CtoC

2016/09/07

楽天、フリマアプリ「フリル」を運営するFablicを買収

楽天、フリマアプリ「フリル」を運営するFablicを買収

 楽天株式会社は、スマートフォンでCtoCの売買取引はできるフリマアプリ「フリル」を運営する株式会社Fablicの発行済み全株式を取得し、完全子会社化したことを発表した。

日本で最初に登場したフリマアプリ

 「フリル」は2012年7月に、日本で最初にサービスをスタートさせたフリマプリだ。最初は、女性ファッションに特化していたが、現在はファッションという大枠はあるものの、メンズやキッズなども幅広く取り扱いをしている。この「フリル」の特徴と言えば、なんといってもその洗練されたデザインと世界観、そして使いやすさではないだろうか。フィードがブランドごとに分かれていて、好みのブランドの商品のみに絞って簡単に閲覧することができる。また、白を基調としていて見やすく、女性好みのサイトデザインで、10代後半から20代を中心とした多くの女性たちから支持を集めている。そんな「フリル」のダウンロード数は500万件を突破し、出品数も月間100万件以上、月間流通総額でいえば2014年10月時点で5億円を超えたと発表している。メルカリにつぐ、業界2番目の大きさだ。

「ラクマ」との相互騒客を狙う

 一方、「ラクマ」は2014年11月にサービスをスタートさせて以来、幅広いユーザー層を獲得している。2016年2月頃には、かねてから運営していた「楽天オークション」の流通総額を「ラクマ」が追い越し、拡大を続けている。このような状況を鑑みてか、今年10月末には「楽天オークション」のサービスを終了することを発表しており、今後はフリマアプリ事業により注力していく予定だ。また、「ラクマ」と「フリル」の顧客の相互騒客を狙い、楽天会員IDによるログインを可能にしたり、「楽天スーパーポイント」を活用したポイントキャンペーンを実施していく予定だという。

なぜFablicだったのか。その狙いは?

 今回の完全子会社化による楽天の真の狙いは一体何だったのか。各方面でさまざまな分析がされているが、最終的には発表にもある通り、日本で初めて「フリマ」をいう市場を創出した高い企画力と開発力の知見の獲得が狙いではないだろうか。
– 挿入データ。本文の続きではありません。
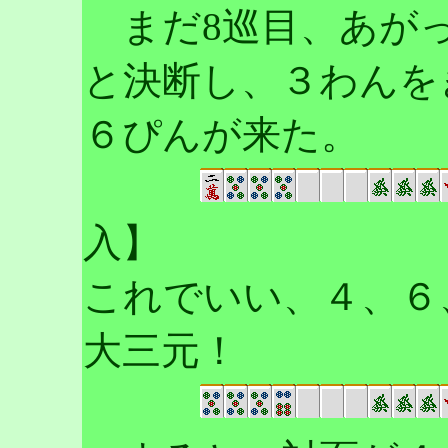
まだ8巡目、あがっ
と決断し、３わんを
６ぴんが来た。
入】
これでいい、４、６
大三元！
Fablicは若干4名でスタートしたとても小さな会社で、少人数だからこそ、当初からユーザーの意見をサービスに取り入れることをとても大切にしていた。ユーザーと直接会って意見を聞き、それを実際にサービスに反映することで成長を遂げてきた。「ユーザーファースト」の文化はその惹きつけるサイトデザインやUXに表れている。オールジャンルを扱う後発の「ラクマ」だからこそ、取引手数料がかからないこと以外に、他との差別化を図る高い企画力と開発力が欲しかったのではないだろうか。